=== Your task ===
If an entry includes an image, drop the image and copy the rest verbatim.
──────
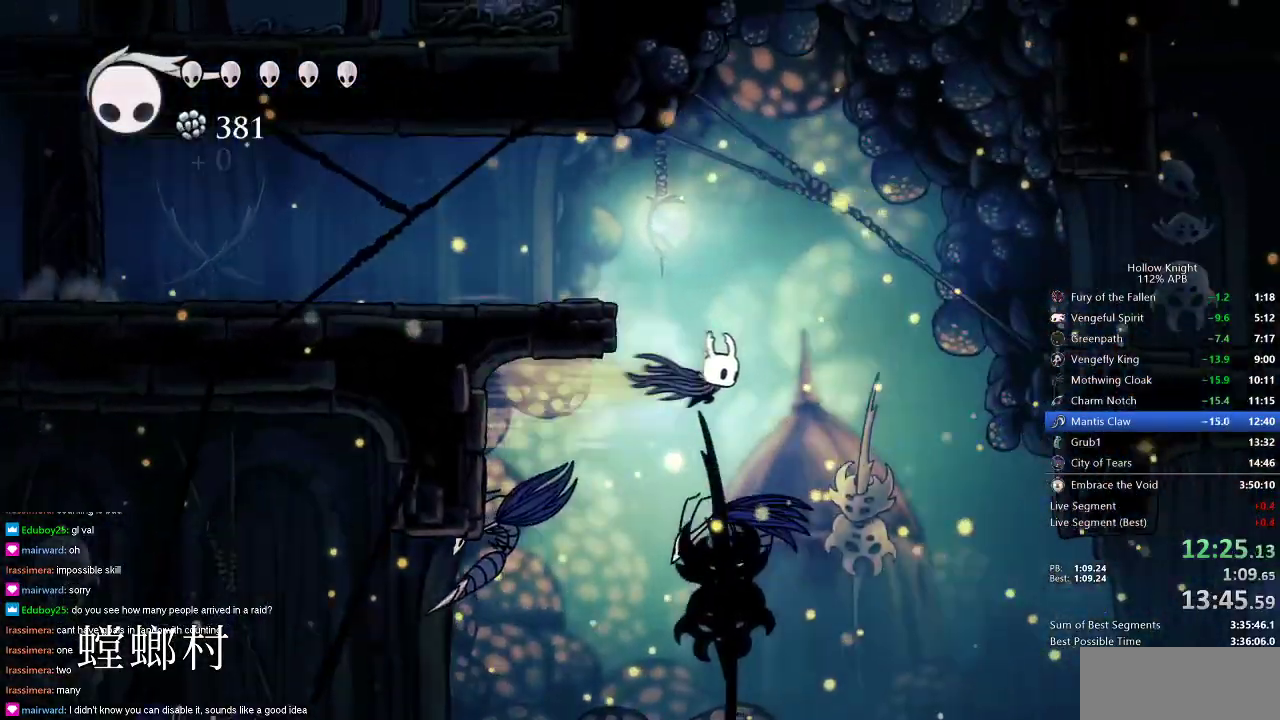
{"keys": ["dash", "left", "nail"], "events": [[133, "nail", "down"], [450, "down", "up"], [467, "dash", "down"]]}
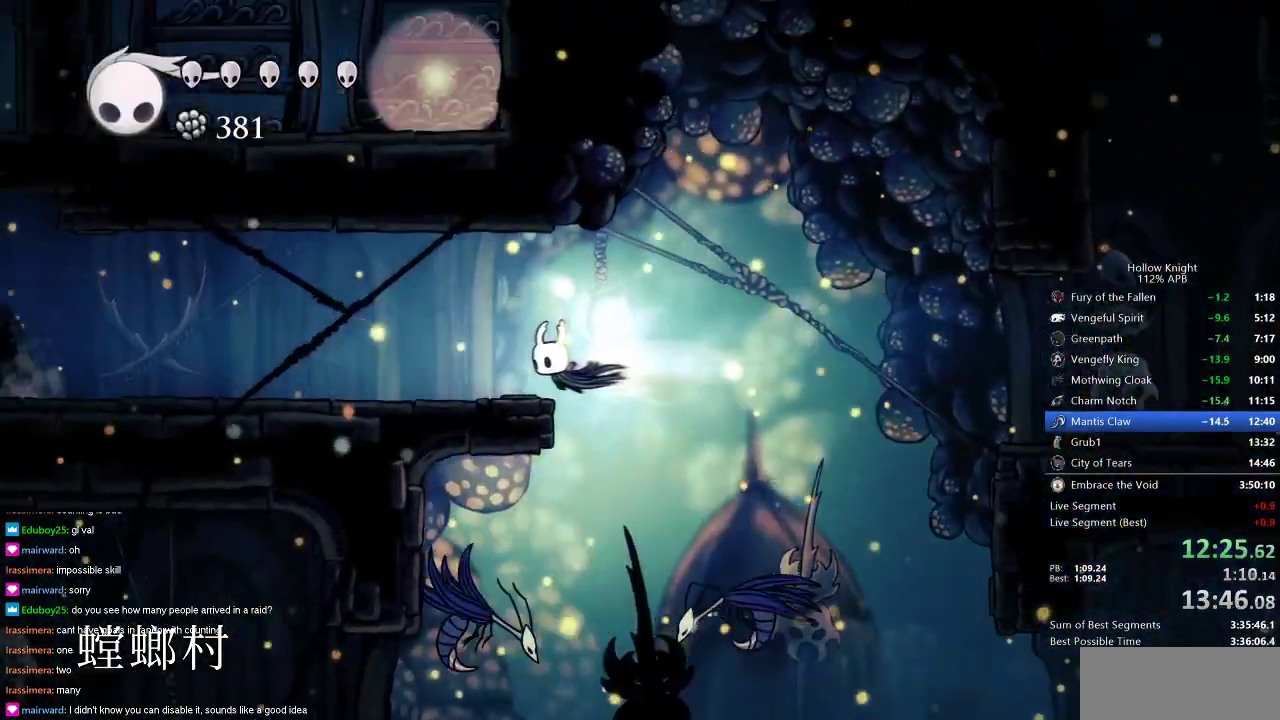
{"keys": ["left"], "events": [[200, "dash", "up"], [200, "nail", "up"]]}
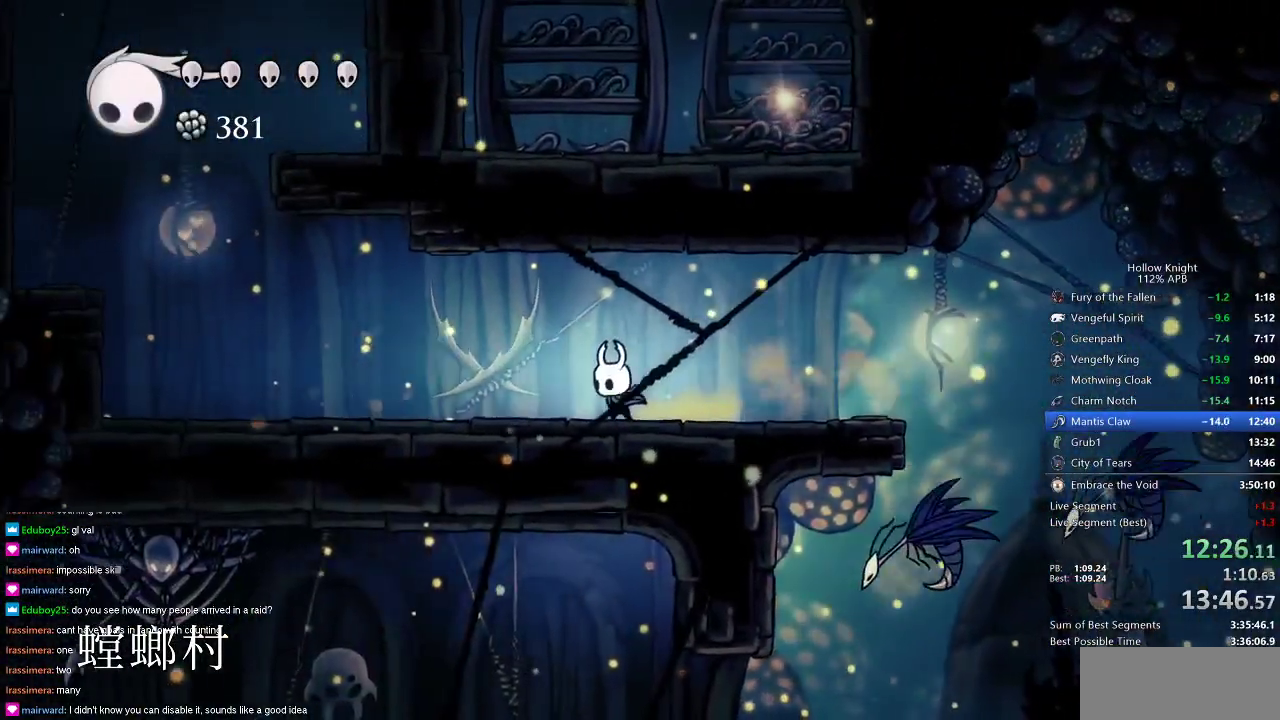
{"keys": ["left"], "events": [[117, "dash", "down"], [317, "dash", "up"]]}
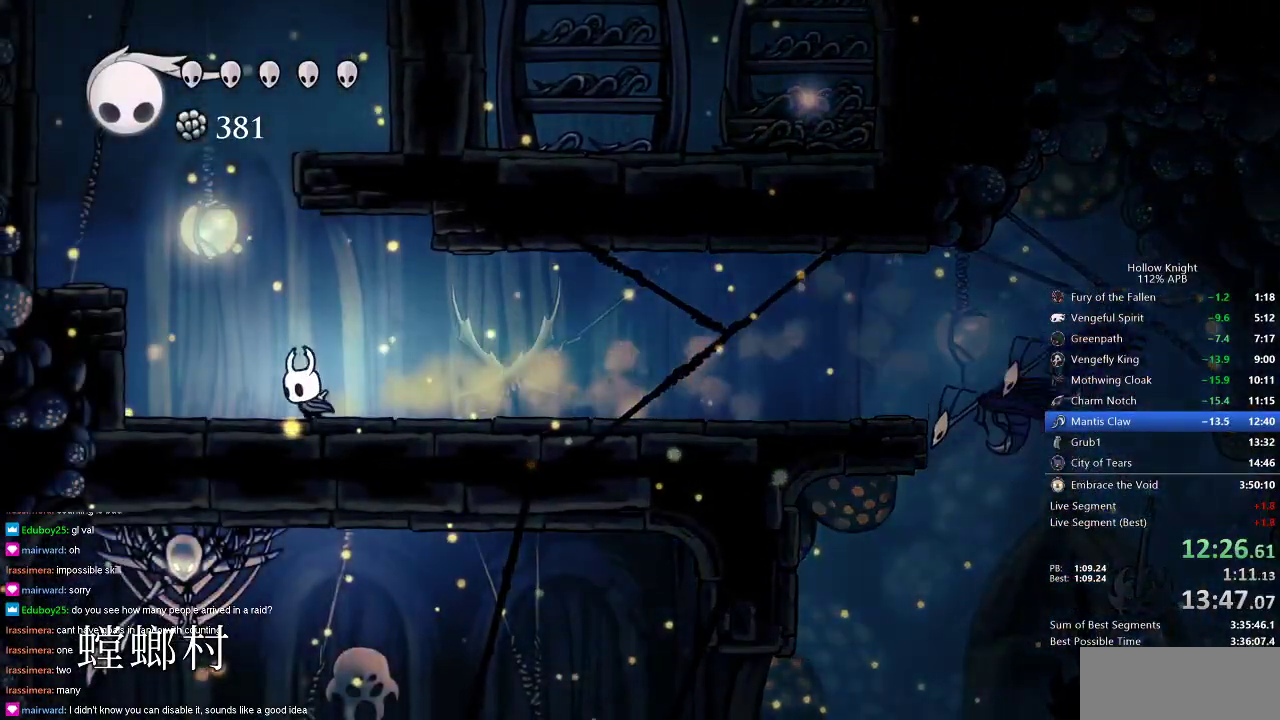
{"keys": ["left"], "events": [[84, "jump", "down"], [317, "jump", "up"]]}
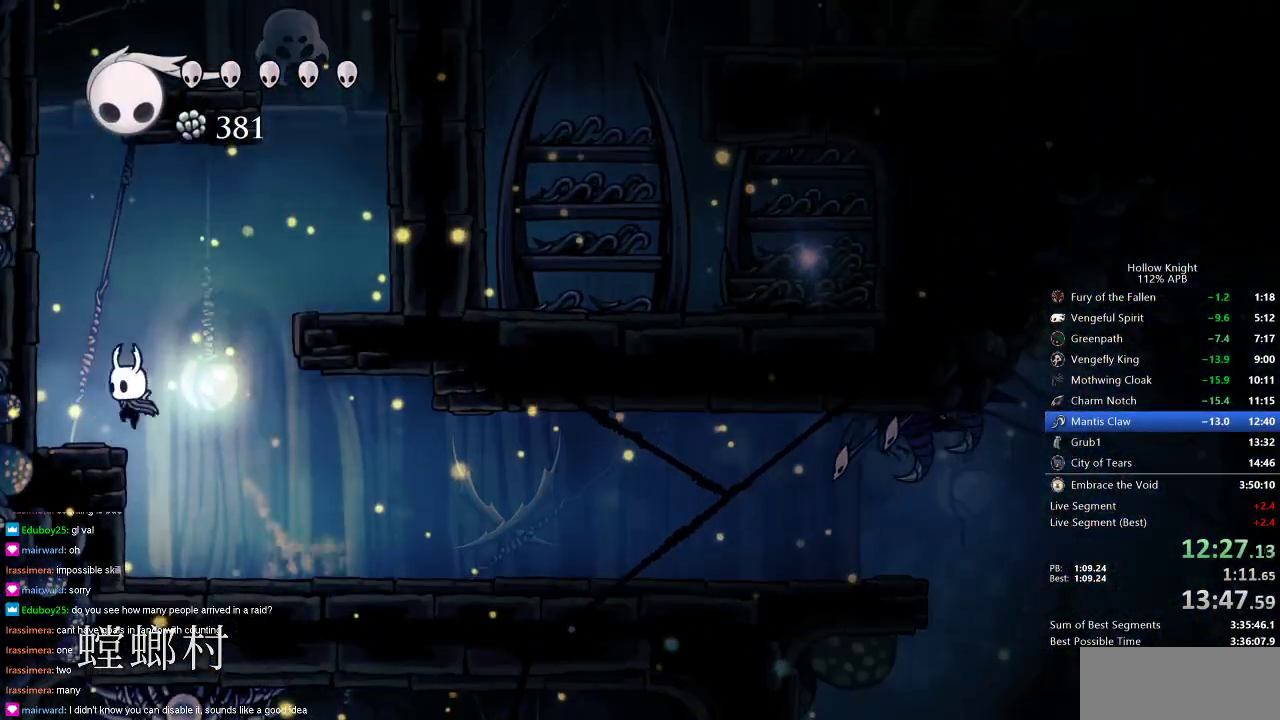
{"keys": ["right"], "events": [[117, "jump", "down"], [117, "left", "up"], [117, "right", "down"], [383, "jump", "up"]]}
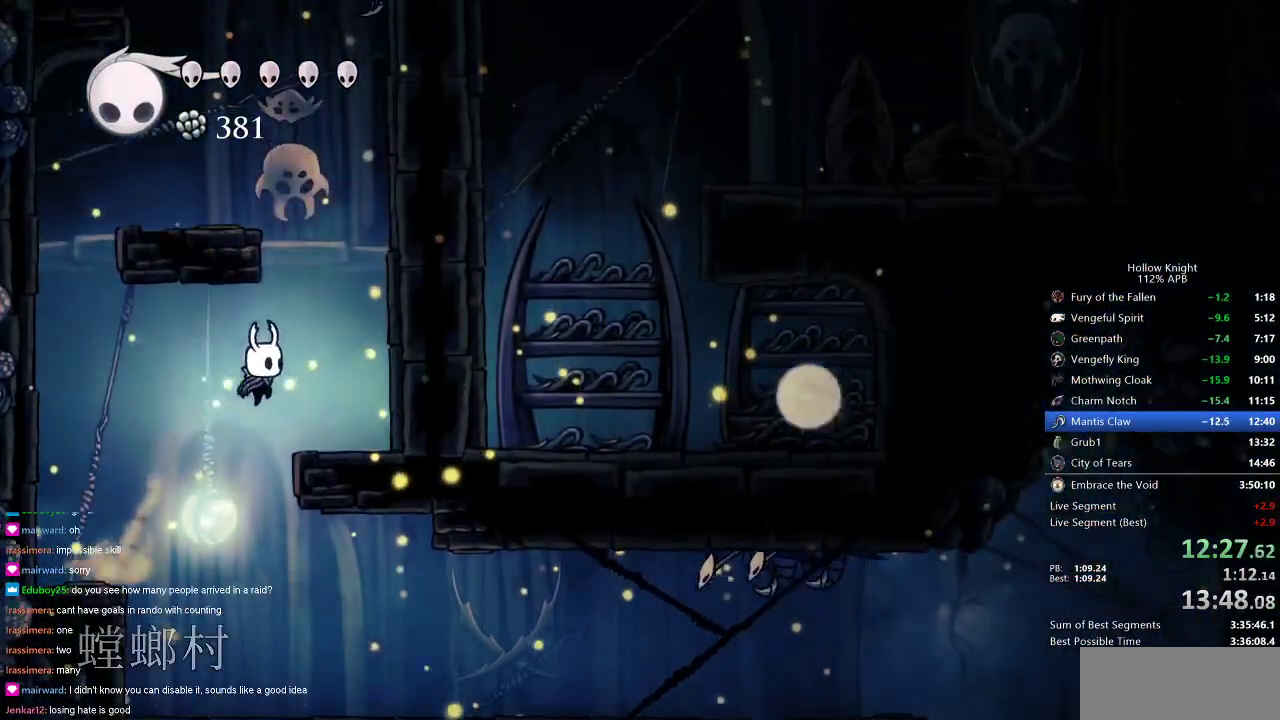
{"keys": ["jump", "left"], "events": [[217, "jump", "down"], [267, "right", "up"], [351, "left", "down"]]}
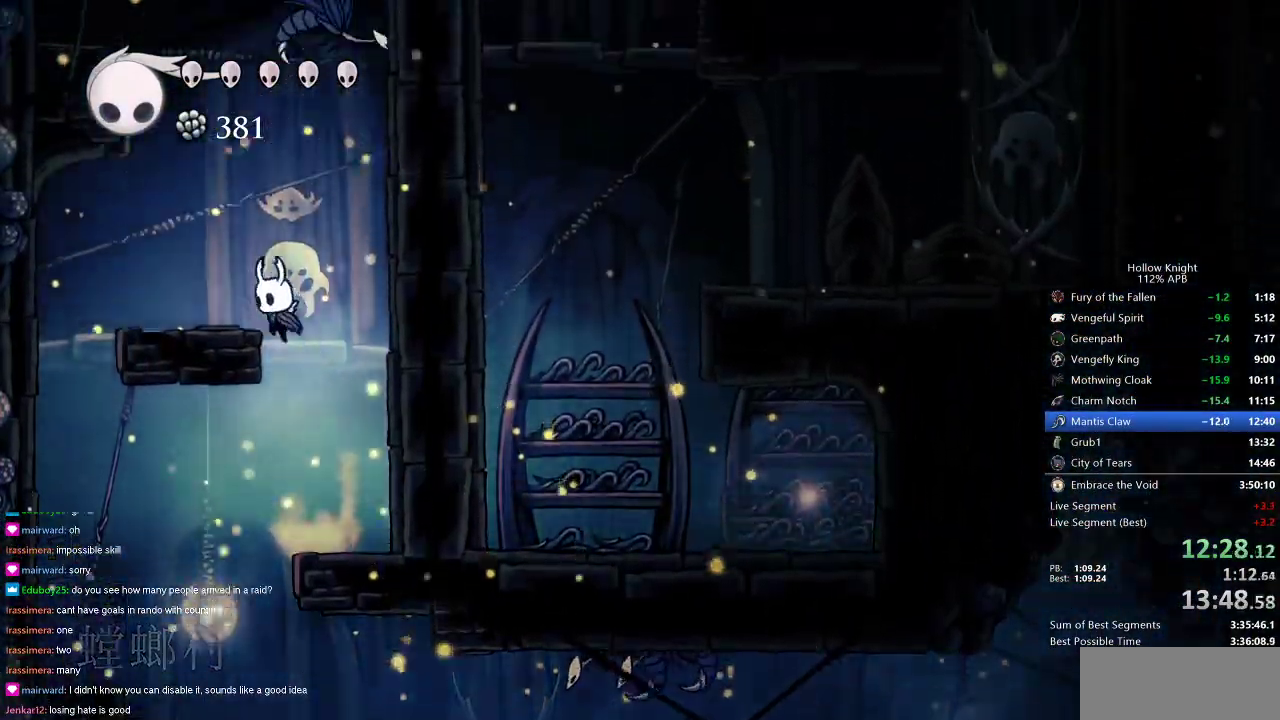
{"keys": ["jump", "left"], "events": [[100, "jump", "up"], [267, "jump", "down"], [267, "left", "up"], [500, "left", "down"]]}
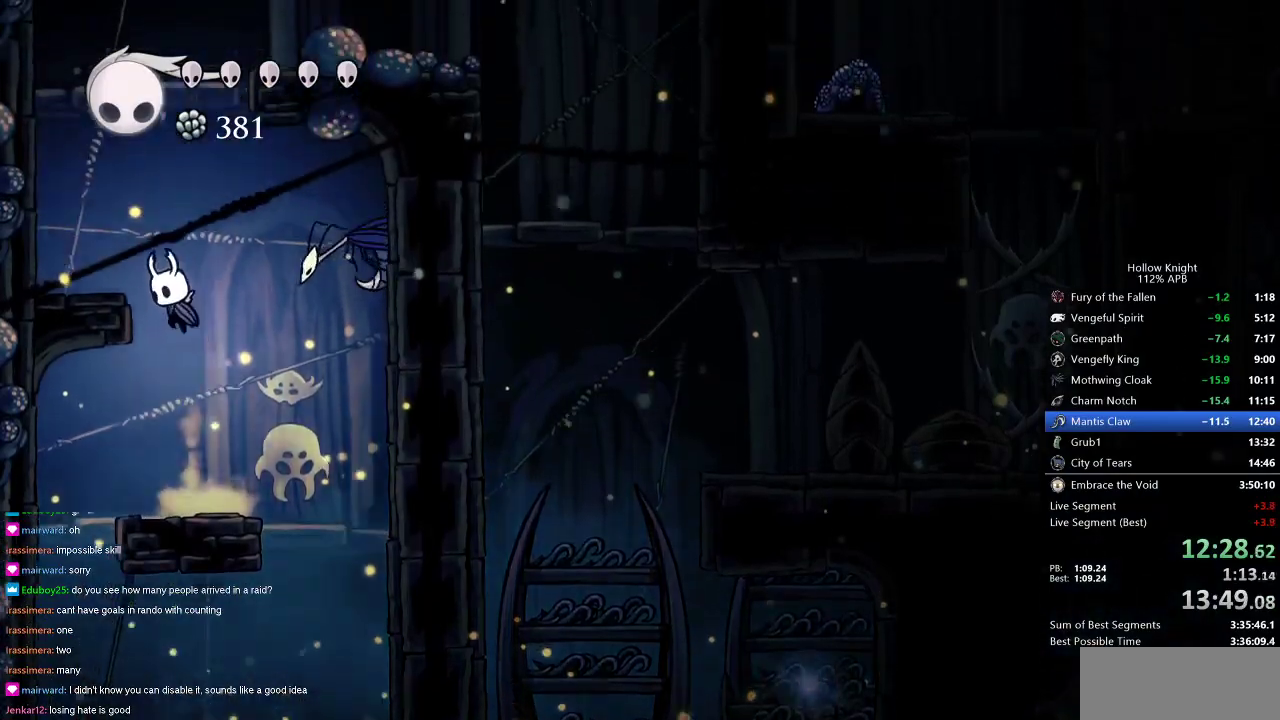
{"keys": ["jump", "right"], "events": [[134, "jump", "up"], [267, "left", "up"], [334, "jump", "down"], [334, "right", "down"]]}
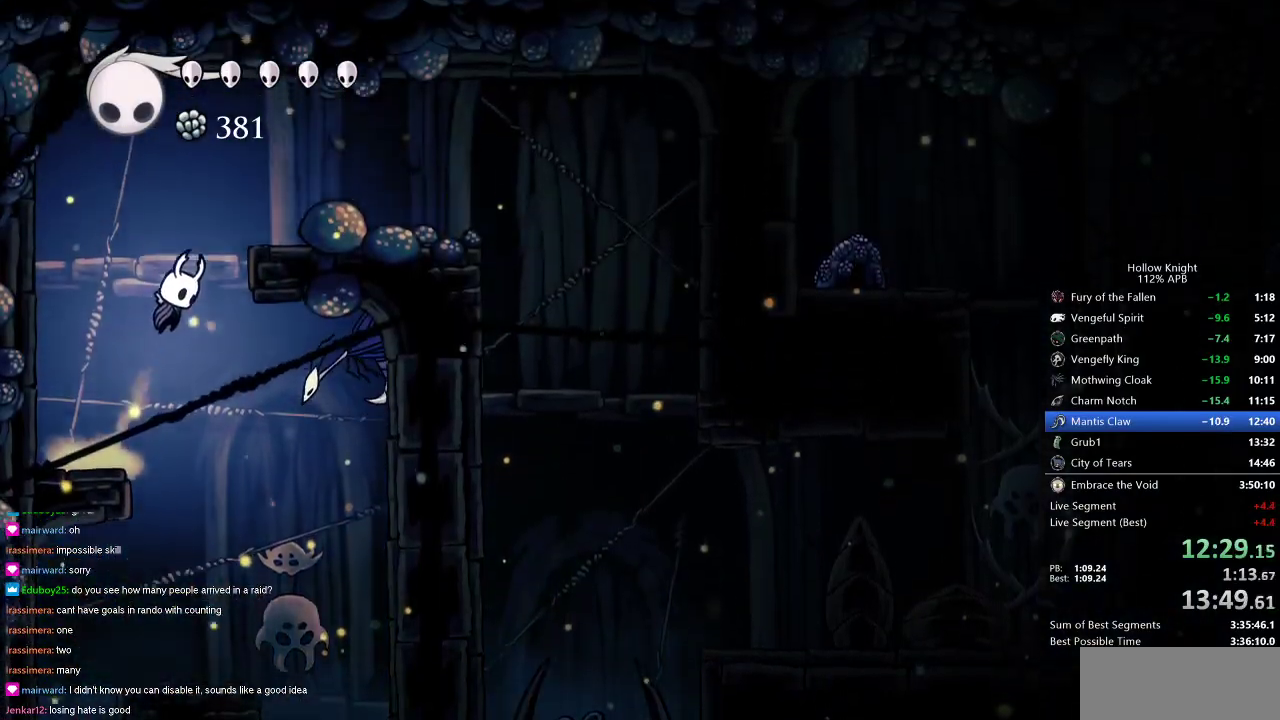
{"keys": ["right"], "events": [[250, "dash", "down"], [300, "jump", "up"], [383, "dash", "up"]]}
──────
=== Response for this exercise ===
{"keys": ["dash", "left", "nail"], "events": [[133, "nail", "down"], [450, "down", "up"], [467, "dash", "down"]]}
{"keys": ["left"], "events": [[200, "dash", "up"], [200, "nail", "up"]]}
{"keys": ["left"], "events": [[117, "dash", "down"], [317, "dash", "up"]]}
{"keys": ["left"], "events": [[84, "jump", "down"], [317, "jump", "up"]]}
{"keys": ["right"], "events": [[117, "jump", "down"], [117, "left", "up"], [117, "right", "down"], [383, "jump", "up"]]}
{"keys": ["jump", "left"], "events": [[217, "jump", "down"], [267, "right", "up"], [351, "left", "down"]]}
{"keys": ["jump", "left"], "events": [[100, "jump", "up"], [267, "jump", "down"], [267, "left", "up"], [500, "left", "down"]]}
{"keys": ["jump", "right"], "events": [[134, "jump", "up"], [267, "left", "up"], [334, "jump", "down"], [334, "right", "down"]]}
{"keys": ["right"], "events": [[250, "dash", "down"], [300, "jump", "up"], [383, "dash", "up"]]}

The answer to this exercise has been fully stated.